Chicken Satay Noodle Salad With Peanut Sauce

  • Dairy Free Recipes Icon
  • Gluten Free Recipes Icon
  • High Protein Recipes Icon
Servings 4 people
Calories 680.5
Prep Time 15 minutes
Cook Time 5 minutes
Total Time 20 minutes
Fat: 30.3g|Carbohydrates: 75.7g|Protein: 25.9g

Description

Chicken Noodle Salad loaded up with healthy veggies and flavors in the BEST-EVER peanut sauce.

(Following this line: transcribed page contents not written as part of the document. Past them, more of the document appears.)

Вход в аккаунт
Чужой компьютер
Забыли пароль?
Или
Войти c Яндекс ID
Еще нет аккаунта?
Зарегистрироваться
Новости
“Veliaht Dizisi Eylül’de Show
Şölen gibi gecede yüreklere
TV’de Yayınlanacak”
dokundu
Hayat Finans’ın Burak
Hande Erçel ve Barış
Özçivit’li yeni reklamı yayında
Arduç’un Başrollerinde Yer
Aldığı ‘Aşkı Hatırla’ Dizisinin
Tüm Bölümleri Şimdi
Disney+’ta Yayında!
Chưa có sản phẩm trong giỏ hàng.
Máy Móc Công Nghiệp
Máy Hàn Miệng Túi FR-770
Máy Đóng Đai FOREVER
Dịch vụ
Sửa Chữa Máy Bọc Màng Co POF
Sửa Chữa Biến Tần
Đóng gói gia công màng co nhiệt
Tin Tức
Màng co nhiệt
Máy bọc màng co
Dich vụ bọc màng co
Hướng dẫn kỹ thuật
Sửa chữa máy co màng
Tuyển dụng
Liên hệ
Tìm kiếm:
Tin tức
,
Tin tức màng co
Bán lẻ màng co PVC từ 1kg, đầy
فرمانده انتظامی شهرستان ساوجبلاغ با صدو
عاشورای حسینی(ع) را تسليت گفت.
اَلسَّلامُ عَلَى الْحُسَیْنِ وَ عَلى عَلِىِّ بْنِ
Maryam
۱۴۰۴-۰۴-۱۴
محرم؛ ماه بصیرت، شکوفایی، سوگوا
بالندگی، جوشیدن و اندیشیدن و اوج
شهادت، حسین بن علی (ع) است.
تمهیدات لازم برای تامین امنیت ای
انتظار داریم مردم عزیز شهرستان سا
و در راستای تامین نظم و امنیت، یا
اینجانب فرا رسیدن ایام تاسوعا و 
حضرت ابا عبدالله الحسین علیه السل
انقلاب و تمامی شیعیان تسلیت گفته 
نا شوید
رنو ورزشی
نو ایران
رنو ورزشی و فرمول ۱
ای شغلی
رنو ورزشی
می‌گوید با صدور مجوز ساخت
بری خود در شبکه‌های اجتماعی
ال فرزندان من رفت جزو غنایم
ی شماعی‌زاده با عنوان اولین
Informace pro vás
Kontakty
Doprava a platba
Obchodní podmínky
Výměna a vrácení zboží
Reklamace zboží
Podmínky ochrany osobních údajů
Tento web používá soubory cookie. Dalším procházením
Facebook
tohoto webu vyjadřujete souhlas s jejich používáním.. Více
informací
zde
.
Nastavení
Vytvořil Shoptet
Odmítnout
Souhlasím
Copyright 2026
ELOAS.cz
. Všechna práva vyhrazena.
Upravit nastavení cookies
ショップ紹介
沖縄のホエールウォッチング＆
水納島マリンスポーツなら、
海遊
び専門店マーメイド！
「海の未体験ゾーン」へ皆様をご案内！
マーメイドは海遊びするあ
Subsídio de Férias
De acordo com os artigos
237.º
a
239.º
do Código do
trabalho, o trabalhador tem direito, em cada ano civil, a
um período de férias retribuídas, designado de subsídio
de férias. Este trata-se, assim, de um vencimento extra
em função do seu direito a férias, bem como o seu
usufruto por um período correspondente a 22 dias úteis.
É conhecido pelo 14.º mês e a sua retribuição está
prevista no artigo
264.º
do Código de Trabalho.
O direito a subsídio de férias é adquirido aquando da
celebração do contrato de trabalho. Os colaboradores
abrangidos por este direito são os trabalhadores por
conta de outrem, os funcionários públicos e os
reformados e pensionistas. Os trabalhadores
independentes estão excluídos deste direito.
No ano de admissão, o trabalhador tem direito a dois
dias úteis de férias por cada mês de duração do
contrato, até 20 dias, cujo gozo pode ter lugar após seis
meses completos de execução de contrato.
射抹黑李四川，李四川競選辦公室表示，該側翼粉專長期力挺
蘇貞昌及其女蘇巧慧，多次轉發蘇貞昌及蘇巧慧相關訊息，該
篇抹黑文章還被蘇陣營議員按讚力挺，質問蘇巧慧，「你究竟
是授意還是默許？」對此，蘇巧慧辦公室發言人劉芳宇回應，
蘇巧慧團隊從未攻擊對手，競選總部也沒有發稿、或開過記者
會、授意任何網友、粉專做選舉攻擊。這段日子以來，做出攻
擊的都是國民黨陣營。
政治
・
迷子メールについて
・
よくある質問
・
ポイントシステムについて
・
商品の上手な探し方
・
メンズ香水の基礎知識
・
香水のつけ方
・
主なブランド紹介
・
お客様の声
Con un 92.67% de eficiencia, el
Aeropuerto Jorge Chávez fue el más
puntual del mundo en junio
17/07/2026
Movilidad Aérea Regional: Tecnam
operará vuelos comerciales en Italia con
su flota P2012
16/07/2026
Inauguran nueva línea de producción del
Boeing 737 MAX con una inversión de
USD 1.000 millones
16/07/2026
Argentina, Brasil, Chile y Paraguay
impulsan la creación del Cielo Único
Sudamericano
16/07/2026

High-Protein & Gluten-Free.

Ingredients

For dressing

  • ¼ cup peanut butter smooth
  • 1 tbsp sesame oil
  • 2 tbsp soy sauce
  • 2 tsp brown sugar
  • 1 tbsp sriracha or gochujang
  • 2 tbsp lime juice
  • 6 tbsp coconut milk
  • 2 tbsp water
  • ¼ tsp salt

For salad

  • 10 oz (300g) rice noodles
  • 4 cups green and red cabbage shredded
  • 2 carrots finely chopped
  • ¼ tsp salt

For satay chicken

  • 12 oz (350g) chicken breast cut in half vertically and thinly sliced
  • salt and pepper to taste
  • 2 tsp sweet soy sauce
  • 1 tbsp vegetable oil

For garnish

  • 3 tbsp peanuts roughly chopped

Instructions

  • Mix all dressing ingredients in a bowl until smooth.
  • Prepare noodles according to packet instructions.
  • Place both cabbages and carrots in a bowl, add ¼ tsp salt, toss to combine, and set aside for 5-10 minutes to wilt lightly.
  • Marinate the chicken, adding all the satay chicken ingredients except the oil in a bowl and toss on the chicken to coat.
  • Heat oil in a non-stick fry pan over high heat. Add the chicken and cook for 3 minutes until golden, then transfer to a plate.
  • Toss the noodles and remaining salad ingredients with the chicken and dressing. Serve at room temperature or warm.
  • Enjoy your delicious Satay Chicken Noodle Salad!